The weight of that sentence hung in the air between them. “I think I’d like to go home now,” Cole finished dryly. “And resume my shower. Do you think Officer Morrison would be willing to call a cab for me?”

“I’ll pay you double,” Corhagen spat out before Cole could step out of the circle.

“What?” Cole was sure he hadn’t heard right.

“If I have to pay it myself, I will,” he added emphatically. “Chances are, though, the Chief would rather cough up the extra cash than risk letting shit like this continue. And that’s really saying something, if you’d just stop for a second and remember what a tightwad he’s always been. Things on the force have been sour since…. well, for a year now. It’s not getting better, and since no one wants to admit what’s really going on, the problem just gets worse and worse. I’ve managed to get a few people at my precinct to come over to my way of thinking.”

It was impossible for Cole to mask his surprise. “I know,” Corhagen nodded. “Believe me, I know. It wasn’t easy, but some of them have had bad experiences themselves that they couldn’t explain afterward, or just didn’t feel other people would believe. None of us know what to do about it yet, but we’re trying. The Chief wants this case taken care of yesterday, though. It’s way too messy and would be a tabloid reporter’s wet dream. Imagine what would happen if word of this got out to the press. It wouldn’t be an outright panic, but the end result….”

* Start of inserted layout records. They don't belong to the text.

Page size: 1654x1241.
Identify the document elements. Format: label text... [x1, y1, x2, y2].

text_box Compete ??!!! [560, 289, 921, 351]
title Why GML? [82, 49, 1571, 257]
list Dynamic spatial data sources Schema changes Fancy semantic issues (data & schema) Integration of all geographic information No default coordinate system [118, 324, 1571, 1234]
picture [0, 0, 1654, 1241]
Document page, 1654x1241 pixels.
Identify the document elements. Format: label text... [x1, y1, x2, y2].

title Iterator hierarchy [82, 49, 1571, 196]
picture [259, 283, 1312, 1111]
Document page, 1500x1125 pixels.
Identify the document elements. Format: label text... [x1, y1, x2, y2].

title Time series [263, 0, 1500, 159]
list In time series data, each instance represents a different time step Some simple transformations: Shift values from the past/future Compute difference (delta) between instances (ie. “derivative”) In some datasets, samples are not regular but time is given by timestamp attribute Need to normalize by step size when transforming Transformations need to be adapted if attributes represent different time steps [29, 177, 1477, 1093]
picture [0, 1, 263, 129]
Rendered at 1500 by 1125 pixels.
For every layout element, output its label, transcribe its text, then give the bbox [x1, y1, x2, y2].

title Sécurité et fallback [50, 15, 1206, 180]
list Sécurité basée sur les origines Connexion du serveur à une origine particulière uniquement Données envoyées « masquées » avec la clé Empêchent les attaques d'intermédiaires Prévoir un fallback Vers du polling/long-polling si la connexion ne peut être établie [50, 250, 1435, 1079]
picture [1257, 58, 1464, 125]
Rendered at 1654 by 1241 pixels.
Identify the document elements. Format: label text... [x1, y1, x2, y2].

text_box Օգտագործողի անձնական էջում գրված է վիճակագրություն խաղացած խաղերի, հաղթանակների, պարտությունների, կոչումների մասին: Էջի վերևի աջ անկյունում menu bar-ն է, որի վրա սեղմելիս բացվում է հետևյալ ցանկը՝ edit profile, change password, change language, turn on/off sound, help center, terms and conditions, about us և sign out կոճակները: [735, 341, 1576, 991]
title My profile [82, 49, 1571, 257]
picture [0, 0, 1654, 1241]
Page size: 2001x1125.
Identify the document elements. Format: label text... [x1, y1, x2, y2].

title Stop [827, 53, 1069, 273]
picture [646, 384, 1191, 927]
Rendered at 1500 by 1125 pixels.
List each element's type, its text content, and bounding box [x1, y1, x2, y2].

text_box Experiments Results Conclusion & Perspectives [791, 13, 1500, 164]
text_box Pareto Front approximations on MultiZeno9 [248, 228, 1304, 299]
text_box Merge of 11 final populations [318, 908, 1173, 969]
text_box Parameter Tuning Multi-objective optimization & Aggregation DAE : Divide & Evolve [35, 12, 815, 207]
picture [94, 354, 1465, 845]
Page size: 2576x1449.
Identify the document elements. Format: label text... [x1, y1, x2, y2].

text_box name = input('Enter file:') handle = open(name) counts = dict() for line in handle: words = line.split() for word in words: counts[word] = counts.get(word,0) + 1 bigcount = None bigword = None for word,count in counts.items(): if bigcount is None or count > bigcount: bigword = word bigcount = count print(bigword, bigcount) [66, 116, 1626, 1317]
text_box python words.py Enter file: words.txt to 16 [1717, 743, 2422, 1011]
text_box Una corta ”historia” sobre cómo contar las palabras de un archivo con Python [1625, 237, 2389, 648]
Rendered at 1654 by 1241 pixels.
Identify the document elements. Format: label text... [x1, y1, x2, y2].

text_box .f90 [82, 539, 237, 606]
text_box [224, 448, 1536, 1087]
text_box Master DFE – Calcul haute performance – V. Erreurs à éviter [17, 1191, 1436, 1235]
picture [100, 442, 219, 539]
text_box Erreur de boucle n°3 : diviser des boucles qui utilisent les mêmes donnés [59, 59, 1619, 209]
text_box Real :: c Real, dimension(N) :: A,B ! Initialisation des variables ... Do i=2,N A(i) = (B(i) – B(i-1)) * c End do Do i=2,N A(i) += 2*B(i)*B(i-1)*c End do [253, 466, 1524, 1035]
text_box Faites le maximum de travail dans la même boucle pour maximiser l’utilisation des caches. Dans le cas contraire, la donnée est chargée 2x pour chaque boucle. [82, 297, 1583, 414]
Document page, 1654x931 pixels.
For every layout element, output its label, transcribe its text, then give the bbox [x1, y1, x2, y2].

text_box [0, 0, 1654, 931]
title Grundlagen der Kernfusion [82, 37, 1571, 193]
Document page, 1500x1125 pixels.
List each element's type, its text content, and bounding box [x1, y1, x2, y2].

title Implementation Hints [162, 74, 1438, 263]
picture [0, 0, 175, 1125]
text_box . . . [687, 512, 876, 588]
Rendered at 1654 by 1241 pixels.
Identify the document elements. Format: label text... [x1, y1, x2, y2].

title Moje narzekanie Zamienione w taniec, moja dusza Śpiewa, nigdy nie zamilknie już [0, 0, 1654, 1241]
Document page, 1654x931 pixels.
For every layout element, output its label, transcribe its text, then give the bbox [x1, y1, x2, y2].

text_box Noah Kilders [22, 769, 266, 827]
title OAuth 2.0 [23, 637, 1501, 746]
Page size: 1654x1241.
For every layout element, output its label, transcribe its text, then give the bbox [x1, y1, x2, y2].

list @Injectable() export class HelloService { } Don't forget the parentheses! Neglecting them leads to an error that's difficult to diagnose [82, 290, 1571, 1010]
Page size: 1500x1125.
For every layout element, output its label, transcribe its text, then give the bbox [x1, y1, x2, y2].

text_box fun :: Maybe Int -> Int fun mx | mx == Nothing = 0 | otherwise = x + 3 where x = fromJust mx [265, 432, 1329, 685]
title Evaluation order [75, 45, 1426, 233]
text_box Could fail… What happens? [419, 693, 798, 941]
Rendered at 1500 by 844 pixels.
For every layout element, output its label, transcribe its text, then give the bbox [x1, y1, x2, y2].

Cole thought of Awar living under his bridge, thinking that all was peaceful now that the punks that’d been hassling him were dead. “If I have to, I’ll strong-arm the Chief into paying it,” James finished. “But we need you on this one. I haven’t been having the dreams yet, but I can feel it. It’s going to get a hell of a lot worse.”

Cole nodded. “You’d better not squirm out of paying for me,” he threatened lightly. “Or I’ll have the goblins on your ass for it.”

Corhagen laughed. “Right. So, where do we start?”

“Where else?” Cole replied, adjusting his towel as he headed for the door. “We talk to the victim. She probably knows a thing or two.”

None of the other police officers at the crime scene were happy to see Cole. Though he didn’t recognize many faces in the crowd of discontent stares, Cole had gained something of an infamous reputation among Corhagen’s fellow officers. He supposed word about Lieutenant Heisen’s sudden bout of erectile difficultly had spread very fast. That had been the last time he’d set foot in James’s precinct, so it was natural, he supposed, that people were less than thrilled by his return.

Fortunately, it didn’t take long for Corhagen to clear the room. Most of the police officers on the scene were male, despite the fact that humans today liked to think of themselves as equals. No one seemed in any big hurry to do more than glare reproachfully at him one last time before making tracks for the door. Once they were gone, Cole turned to his former friend and smirked.

“Nice bunch. Very people-skills oriented.”